[Collected data entries]
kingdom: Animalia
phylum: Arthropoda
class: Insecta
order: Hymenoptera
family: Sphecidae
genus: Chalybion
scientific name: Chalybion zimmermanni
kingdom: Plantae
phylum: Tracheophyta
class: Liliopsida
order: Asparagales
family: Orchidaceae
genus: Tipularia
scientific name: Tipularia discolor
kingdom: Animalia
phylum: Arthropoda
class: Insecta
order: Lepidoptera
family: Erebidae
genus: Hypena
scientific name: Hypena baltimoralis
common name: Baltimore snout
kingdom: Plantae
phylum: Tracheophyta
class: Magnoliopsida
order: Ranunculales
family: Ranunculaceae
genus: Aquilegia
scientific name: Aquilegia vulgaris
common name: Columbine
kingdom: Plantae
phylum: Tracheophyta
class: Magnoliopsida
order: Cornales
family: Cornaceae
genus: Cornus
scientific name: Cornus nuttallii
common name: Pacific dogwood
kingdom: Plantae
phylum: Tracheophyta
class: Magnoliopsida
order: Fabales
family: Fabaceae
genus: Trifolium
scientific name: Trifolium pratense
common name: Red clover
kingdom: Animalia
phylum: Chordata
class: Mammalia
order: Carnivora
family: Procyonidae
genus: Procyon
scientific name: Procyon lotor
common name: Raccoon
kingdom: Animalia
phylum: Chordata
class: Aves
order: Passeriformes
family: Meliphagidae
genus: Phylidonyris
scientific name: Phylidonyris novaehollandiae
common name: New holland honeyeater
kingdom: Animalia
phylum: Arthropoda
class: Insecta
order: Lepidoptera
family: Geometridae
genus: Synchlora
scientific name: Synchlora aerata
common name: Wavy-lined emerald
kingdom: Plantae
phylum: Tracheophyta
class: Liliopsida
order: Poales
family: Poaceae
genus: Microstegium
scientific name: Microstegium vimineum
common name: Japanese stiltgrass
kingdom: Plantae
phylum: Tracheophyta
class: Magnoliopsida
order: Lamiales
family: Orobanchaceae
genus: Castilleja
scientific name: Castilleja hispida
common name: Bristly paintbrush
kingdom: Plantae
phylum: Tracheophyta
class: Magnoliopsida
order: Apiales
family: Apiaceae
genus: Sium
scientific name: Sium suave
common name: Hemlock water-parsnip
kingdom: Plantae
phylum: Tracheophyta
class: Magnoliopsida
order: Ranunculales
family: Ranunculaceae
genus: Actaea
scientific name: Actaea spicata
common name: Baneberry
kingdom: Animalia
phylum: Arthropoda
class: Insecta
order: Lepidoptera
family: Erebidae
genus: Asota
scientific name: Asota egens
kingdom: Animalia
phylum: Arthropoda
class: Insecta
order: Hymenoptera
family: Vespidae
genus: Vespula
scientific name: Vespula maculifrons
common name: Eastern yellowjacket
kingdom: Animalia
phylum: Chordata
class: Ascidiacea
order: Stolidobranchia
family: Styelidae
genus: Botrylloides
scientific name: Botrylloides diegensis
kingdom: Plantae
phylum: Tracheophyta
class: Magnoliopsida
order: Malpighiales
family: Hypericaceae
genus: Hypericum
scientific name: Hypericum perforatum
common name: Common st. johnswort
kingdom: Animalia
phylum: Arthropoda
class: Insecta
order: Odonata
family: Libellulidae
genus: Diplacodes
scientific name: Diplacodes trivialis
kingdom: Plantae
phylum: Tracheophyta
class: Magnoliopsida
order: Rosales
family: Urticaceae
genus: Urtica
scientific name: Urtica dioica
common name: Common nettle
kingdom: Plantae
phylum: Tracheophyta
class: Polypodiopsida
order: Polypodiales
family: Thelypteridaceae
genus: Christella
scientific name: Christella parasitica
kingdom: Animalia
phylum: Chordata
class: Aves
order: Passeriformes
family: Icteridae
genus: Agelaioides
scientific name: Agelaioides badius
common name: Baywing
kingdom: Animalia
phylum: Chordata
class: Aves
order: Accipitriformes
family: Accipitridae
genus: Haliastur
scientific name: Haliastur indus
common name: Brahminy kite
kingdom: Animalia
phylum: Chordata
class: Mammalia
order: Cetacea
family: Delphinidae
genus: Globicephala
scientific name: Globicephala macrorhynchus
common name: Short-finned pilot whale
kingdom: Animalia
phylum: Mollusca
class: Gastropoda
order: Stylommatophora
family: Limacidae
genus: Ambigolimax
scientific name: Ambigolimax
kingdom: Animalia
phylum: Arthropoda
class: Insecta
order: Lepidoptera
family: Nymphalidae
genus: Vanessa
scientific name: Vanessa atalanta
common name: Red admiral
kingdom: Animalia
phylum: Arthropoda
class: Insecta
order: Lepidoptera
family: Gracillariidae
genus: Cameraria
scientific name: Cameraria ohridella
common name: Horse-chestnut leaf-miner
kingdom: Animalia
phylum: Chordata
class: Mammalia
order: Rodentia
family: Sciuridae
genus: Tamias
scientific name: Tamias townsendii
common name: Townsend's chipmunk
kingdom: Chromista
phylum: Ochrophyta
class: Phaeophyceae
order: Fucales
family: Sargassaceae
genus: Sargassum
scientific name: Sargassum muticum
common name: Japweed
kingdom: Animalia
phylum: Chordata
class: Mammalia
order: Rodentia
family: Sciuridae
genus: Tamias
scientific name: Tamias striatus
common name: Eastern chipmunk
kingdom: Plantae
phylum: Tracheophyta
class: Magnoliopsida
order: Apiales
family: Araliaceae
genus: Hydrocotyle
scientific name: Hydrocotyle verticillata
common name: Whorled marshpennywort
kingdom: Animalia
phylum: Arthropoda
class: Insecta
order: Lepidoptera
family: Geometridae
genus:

TASK DETAILS ->
Arrange every line of the material above as a numbered list, leaving out any blank lines.

SOLUTION BELOW ->
1. kingdom: Animalia
2. phylum: Arthropoda
3. class: Insecta
4. order: Hymenoptera
5. family: Sphecidae
6. genus: Chalybion
7. scientific name: Chalybion zimmermanni
8. kingdom: Plantae
9. phylum: Tracheophyta
10. class: Liliopsida
11. order: Asparagales
12. family: Orchidaceae
13. genus: Tipularia
14. scientific name: Tipularia discolor
15. kingdom: Animalia
16. phylum: Arthropoda
17. class: Insecta
18. order: Lepidoptera
19. family: Erebidae
20. genus: Hypena
21. scientific name: Hypena baltimoralis
22. common name: Baltimore snout
23. kingdom: Plantae
24. phylum: Tracheophyta
25. class: Magnoliopsida
26. order: Ranunculales
27. family: Ranunculaceae
28. genus: Aquilegia
29. scientific name: Aquilegia vulgaris
30. common name: Columbine
31. kingdom: Plantae
32. phylum: Tracheophyta
33. class: Magnoliopsida
34. order: Cornales
35. family: Cornaceae
36. genus: Cornus
37. scientific name: Cornus nuttallii
38. common name: Pacific dogwood
39. kingdom: Plantae
40. phylum: Tracheophyta
41. class: Magnoliopsida
42. order: Fabales
43. family: Fabaceae
44. genus: Trifolium
45. scientific name: Trifolium pratense
46. common name: Red clover
47. kingdom: Animalia
48. phylum: Chordata
49. class: Mammalia
50. order: Carnivora
51. family: Procyonidae
52. genus: Procyon
53. scientific name: Procyon lotor
54. common name: Raccoon
55. kingdom: Animalia
56. phylum: Chordata
57. class: Aves
58. order: Passeriformes
59. family: Meliphagidae
60. genus: Phylidonyris
61. scientific name: Phylidonyris novaehollandiae
62. common name: New holland honeyeater
63. kingdom: Animalia
64. phylum: Arthropoda
65. class: Insecta
66. order: Lepidoptera
67. family: Geometridae
68. genus: Synchlora
69. scientific name: Synchlora aerata
70. common name: Wavy-lined emerald
71. kingdom: Plantae
72. phylum: Tracheophyta
73. class: Liliopsida
74. order: Poales
75. family: Poaceae
76. genus: Microstegium
77. scientific name: Microstegium vimineum
78. common name: Japanese stiltgrass
79. kingdom: Plantae
80. phylum: Tracheophyta
81. class: Magnoliopsida
82. order: Lamiales
83. family: Orobanchaceae
84. genus: Castilleja
85. scientific name: Castilleja hispida
86. common name: Bristly paintbrush
87. kingdom: Plantae
88. phylum: Tracheophyta
89. class: Magnoliopsida
90. order: Apiales
91. family: Apiaceae
92. genus: Sium
93. scientific name: Sium suave
94. common name: Hemlock water-parsnip
95. kingdom: Plantae
96. phylum: Tracheophyta
97. class: Magnoliopsida
98. order: Ranunculales
99. family: Ranunculaceae
100. genus: Actaea
101. scientific name: Actaea spicata
102. common name: Baneberry
103. kingdom: Animalia
104. phylum: Arthropoda
105. class: Insecta
106. order: Lepidoptera
107. family: Erebidae
108. genus: Asota
109. scientific name: Asota egens
110. kingdom: Animalia
111. phylum: Arthropoda
112. class: Insecta
113. order: Hymenoptera
114. family: Vespidae
115. genus: Vespula
116. scientific name: Vespula maculifrons
117. common name: Eastern yellowjacket
118. kingdom: Animalia
119. phylum: Chordata
120. class: Ascidiacea
121. order: Stolidobranchia
122. family: Styelidae
123. genus: Botrylloides
124. scientific name: Botrylloides diegensis
125. kingdom: Plantae
126. phylum: Tracheophyta
127. class: Magnoliopsida
128. order: Malpighiales
129. family: Hypericaceae
130. genus: Hypericum
131. scientific name: Hypericum perforatum
132. common name: Common st. johnswort
133. kingdom: Animalia
134. phylum: Arthropoda
135. class: Insecta
136. order: Odonata
137. family: Libellulidae
138. genus: Diplacodes
139. scientific name: Diplacodes trivialis
140. kingdom: Plantae
141. phylum: Tracheophyta
142. class: Magnoliopsida
143. order: Rosales
144. family: Urticaceae
145. genus: Urtica
146. scientific name: Urtica dioica
147. common name: Common nettle
148. kingdom: Plantae
149. phylum: Tracheophyta
150. class: Polypodiopsida
151. order: Polypodiales
152. family: Thelypteridaceae
153. genus: Christella
154. scientific name: Christella parasitica
155. kingdom: Animalia
156. phylum: Chordata
157. class: Aves
158. order: Passeriformes
159. family: Icteridae
160. genus: Agelaioides
161. scientific name: Agelaioides badius
162. common name: Baywing
163. kingdom: Animalia
164. phylum: Chordata
165. class: Aves
166. order: Accipitriformes
167. family: Accipitridae
168. genus: Haliastur
169. scientific name: Haliastur indus
170. common name: Brahminy kite
171. kingdom: Animalia
172. phylum: Chordata
173. class: Mammalia
174. order: Cetacea
175. family: Delphinidae
176. genus: Globicephala
177. scientific name: Globicephala macrorhynchus
178. common name: Short-finned pilot whale
179. kingdom: Animalia
180. phylum: Mollusca
181. class: Gastropoda
182. order: Stylommatophora
183. family: Limacidae
184. genus: Ambigolimax
185. scientific name: Ambigolimax
186. kingdom: Animalia
187. phylum: Arthropoda
188. class: Insecta
189. order: Lepidoptera
190. family: Nymphalidae
191. genus: Vanessa
192. scientific name: Vanessa atalanta
193. common name: Red admiral
194. kingdom: Animalia
195. phylum: Arthropoda
196. class: Insecta
197. order: Lepidoptera
198. family: Gracillariidae
199. genus: Cameraria
200. scientific name: Cameraria ohridella
201. common name: Horse-chestnut leaf-miner
202. kingdom: Animalia
203. phylum: Chordata
204. class: Mammalia
205. order: Rodentia
206. family: Sciuridae
207. genus: Tamias
208. scientific name: Tamias townsendii
209. common name: Townsend's chipmunk
210. kingdom: Chromista
211. phylum: Ochrophyta
212. class: Phaeophyceae
213. order: Fucales
214. family: Sargassaceae
215. genus: Sargassum
216. scientific name: Sargassum muticum
217. common name: Japweed
218. kingdom: Animalia
219. phylum: Chordata
220. class: Mammalia
221. order: Rodentia
222. family: Sciuridae
223. genus: Tamias
224. scientific name: Tamias striatus
225. common name: Eastern chipmunk
226. kingdom: Plantae
227. phylum: Tracheophyta
228. class: Magnoliopsida
229. order: Apiales
230. family: Araliaceae
231. genus: Hydrocotyle
232. scientific name: Hydrocotyle verticillata
233. common name: Whorled marshpennywort
234. kingdom: Animalia
235. phylum: Arthropoda
236. class: Insecta
237. order: Lepidoptera
238. family: Geometridae
239. genus:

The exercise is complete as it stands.